Take a second to think about the stereotypical college dorm room movie scene. The mess of clothes, party items, and unprofessional movie posters are scattered all over.
Take another second, and ask yourself if this is the background setting you’d want for a video interview? The answer is absolutely not!
Sure, the dorm room scene is an exaggeration, but it’s important to spend time thinking about the items in the background of your video interview and most importantly, which objects shouldn’t be in view. Here is a list of 5 objects that should never be in the background of a video interview.
6 Objects to Avoid in the Background of Your Video Interview
1. Your Bed
It might be OK to conduct a video interview in your bedroom, but make sure your bed isn’t in view. Your future employer doesn’t need to know where you sleep.
2. Food and Drink
The sandwich that you started eating an hour ago and never finished needs to be put away!

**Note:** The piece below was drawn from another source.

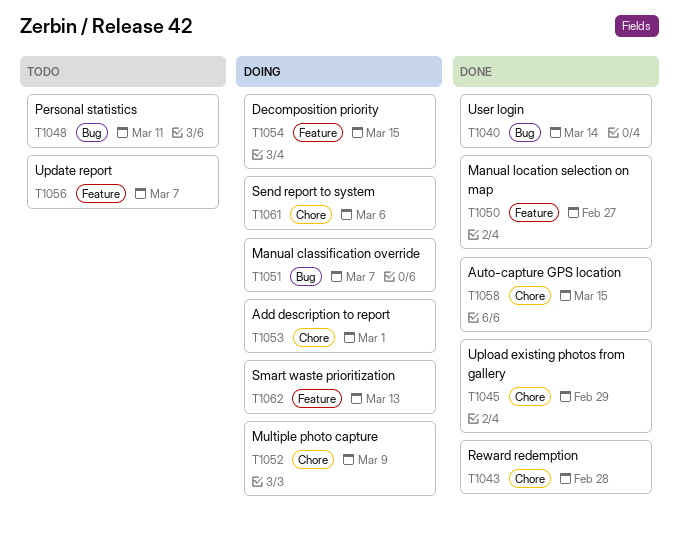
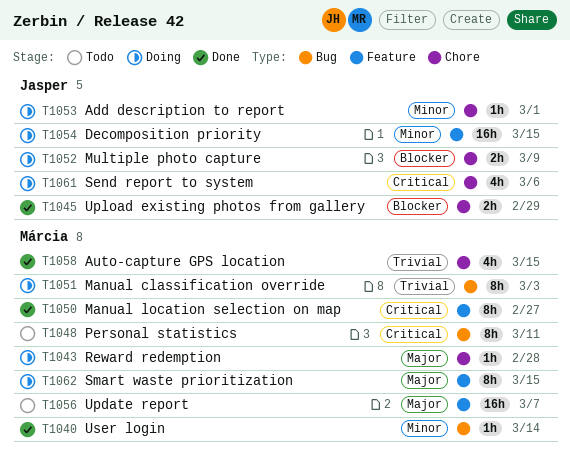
T1043, status: Done -> Doing
T1051, due: Mar 7 -> Mar 3
T1062, due: Mar 13 -> Mar 15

The same can be said for the soda cans, beer cans, candy wrappers, and any other food item that’s in view. Your video interview should be conducted on a clean desk.
Closet doors and drawers should be closed and clothes shouldn’t be scattered all over the floor. Maybe this is obvious to some, but you’d be surprised. Conduct your video interview in a clean, tidy room.
4. People or Animals
Besides plants or possibly a goldfish, you should be the only living object that is in view of the camera.
5. Family Photographs
Try to keep personal items like that family beach photo out of view. The focus of your video interview should be on you, and not your family or significant other.
6. Cell Phone
Most people receive text messages fairly often. If your video interviewer notices your phone light up, then they’ll surely be distracted. Keep your cell phone out of view, on silent (or better yet off) and completely away from your web camera.
Most of the items listed above can be easily avoided if you’re able to reserve a room at a library or a public office. Doing so also ensures that you’ll have a professional setting.
What else would you suggest candidates keep out of view during a video interview?